Arthur Leslie Cameron (May 6, 1856 – January 22, 1940) was the tenth mayor of Calgary. His second term was after the creation of the Province of Alberta.

Cameron was born in Springfield, Canada West, on May 6, 1856, to Charles and Jennie (Bell) Cameron. After a builders' apprenticeship in Toronto, Ontario, he decided to move west in 1878. He first went to Manitoba, spending time in Emerson and Brandon. In Brandon, he worked in the lumber business. Here he met Elizabeth Parrish (b. 1860 Brock, Ontario) and in 1882 they were married, Elizabeth's brother was Manitoba MLA William Parrish. Cameron would serve in the Riel rebellion, and in 1886, they moved to Medicine Hat, Alberta.

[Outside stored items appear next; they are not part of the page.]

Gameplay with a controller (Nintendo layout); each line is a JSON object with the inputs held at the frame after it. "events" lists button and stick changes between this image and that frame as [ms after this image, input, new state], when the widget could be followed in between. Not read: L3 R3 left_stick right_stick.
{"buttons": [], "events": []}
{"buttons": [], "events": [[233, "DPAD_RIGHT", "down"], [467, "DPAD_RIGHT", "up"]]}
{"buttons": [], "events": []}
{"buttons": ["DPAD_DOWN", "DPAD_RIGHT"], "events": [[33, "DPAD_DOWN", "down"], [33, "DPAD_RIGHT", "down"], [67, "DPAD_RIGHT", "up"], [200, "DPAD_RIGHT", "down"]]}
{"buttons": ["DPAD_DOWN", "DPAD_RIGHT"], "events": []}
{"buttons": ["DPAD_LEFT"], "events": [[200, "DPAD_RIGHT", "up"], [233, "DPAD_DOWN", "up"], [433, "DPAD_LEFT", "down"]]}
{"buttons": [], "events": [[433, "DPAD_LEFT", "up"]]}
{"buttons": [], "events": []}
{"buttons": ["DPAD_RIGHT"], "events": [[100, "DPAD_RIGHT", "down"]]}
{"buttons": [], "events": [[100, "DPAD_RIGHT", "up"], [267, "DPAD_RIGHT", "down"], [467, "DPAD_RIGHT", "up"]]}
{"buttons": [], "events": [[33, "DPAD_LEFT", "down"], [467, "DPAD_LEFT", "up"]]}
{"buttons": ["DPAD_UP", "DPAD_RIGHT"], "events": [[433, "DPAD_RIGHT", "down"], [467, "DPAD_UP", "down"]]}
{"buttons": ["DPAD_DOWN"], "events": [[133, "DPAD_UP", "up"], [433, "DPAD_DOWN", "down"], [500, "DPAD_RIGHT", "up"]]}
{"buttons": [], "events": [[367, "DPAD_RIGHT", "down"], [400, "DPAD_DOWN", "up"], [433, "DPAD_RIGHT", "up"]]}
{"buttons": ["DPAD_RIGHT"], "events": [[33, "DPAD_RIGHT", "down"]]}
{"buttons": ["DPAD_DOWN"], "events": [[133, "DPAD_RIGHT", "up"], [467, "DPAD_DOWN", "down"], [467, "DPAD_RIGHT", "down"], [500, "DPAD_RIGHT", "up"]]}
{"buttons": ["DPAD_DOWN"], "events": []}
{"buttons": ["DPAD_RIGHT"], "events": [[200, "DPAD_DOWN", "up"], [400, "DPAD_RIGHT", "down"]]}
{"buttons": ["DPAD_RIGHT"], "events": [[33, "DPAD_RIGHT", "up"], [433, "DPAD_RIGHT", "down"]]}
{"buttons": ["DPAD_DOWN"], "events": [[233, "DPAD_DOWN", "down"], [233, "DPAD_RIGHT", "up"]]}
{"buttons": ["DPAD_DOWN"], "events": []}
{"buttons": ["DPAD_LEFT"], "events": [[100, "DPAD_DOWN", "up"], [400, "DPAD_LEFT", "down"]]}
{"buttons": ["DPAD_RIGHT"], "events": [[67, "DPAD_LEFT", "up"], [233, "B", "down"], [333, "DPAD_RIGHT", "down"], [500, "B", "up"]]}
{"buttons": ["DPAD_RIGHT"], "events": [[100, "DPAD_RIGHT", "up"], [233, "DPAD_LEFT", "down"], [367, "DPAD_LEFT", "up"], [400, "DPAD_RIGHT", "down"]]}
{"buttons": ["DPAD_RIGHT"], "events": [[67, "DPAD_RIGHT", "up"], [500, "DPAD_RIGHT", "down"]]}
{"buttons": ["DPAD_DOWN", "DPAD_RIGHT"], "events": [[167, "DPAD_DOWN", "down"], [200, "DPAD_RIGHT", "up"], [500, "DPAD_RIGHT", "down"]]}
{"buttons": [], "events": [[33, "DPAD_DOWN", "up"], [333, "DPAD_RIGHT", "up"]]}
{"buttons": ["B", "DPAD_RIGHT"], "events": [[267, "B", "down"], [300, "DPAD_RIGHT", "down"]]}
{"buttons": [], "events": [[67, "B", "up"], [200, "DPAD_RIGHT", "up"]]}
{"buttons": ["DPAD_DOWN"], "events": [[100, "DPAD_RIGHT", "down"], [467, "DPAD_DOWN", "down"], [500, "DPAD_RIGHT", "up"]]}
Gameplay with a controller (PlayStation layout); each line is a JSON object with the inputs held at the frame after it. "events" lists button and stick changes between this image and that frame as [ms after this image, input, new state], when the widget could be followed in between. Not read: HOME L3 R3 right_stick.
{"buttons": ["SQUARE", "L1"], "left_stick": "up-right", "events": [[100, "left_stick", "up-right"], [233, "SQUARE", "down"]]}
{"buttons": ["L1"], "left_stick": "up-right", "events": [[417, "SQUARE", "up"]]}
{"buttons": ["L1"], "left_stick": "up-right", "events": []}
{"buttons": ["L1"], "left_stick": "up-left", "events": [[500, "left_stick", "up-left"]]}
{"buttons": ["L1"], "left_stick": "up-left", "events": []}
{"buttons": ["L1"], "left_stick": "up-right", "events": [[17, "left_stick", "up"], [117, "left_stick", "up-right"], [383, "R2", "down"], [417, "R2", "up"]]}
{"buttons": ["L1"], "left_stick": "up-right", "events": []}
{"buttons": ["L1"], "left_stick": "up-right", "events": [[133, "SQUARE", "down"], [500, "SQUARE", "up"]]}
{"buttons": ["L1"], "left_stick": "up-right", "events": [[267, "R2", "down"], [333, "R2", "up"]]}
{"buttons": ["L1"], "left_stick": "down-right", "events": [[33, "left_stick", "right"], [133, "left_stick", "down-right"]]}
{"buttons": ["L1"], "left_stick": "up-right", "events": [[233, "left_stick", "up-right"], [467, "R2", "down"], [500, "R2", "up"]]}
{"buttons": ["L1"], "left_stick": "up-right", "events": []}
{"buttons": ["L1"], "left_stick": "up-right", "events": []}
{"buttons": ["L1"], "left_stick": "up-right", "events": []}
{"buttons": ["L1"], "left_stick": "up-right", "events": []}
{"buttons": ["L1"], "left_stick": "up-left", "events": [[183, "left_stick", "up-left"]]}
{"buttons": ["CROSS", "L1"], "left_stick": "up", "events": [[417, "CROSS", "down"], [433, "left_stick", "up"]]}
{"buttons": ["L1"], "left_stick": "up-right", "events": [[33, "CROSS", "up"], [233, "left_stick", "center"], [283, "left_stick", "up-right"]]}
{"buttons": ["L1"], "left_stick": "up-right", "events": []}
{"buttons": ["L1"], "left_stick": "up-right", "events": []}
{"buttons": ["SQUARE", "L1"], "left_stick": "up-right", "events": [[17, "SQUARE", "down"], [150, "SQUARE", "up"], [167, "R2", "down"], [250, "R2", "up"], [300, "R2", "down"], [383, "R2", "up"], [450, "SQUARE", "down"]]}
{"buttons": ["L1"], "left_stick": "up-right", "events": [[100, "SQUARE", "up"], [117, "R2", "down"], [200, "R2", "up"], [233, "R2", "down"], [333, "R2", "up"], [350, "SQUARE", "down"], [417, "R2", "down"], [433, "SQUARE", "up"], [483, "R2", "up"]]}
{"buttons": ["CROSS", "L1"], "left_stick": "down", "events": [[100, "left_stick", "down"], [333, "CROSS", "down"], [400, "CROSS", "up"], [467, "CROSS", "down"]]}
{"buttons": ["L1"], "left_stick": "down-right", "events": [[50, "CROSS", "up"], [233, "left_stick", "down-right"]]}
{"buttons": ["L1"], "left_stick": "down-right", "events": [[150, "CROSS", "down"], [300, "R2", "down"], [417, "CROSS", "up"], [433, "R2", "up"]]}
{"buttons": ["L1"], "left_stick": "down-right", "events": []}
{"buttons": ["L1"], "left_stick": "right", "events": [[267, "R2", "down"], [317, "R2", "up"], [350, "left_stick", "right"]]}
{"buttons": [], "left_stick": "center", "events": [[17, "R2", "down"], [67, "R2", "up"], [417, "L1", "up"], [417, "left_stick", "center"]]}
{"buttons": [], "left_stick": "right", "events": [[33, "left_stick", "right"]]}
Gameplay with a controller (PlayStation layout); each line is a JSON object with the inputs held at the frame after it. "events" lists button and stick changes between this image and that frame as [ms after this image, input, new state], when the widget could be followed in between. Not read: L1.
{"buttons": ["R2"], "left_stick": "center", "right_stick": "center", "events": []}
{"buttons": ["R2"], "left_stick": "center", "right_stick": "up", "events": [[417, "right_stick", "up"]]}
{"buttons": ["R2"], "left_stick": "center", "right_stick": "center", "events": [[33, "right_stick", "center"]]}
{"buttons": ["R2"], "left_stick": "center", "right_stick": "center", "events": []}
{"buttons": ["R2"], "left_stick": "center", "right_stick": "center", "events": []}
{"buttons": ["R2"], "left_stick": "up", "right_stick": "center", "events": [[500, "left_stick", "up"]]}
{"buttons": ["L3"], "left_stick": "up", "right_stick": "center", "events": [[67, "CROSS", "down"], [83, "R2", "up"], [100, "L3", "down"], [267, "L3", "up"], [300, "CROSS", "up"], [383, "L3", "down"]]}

In 1888, Cameron moved to a fledgling Calgary. He spent two terms on the Calgary City Council in the 1890s, then became mayor in 1898 for a one-year term. Cameron returned to the mayoral office in 1907 and held the position for another two years.

Cameron was a member of the University of Alberta Board of Governors and was also involved in the Calgary Board of Trade and the Alberta Club. Together with his wife Elizabeth, he had four children. Cameron would move to Victoria, British Columbia, in 1913, and would die there on January 22, 1940, at the age of 83.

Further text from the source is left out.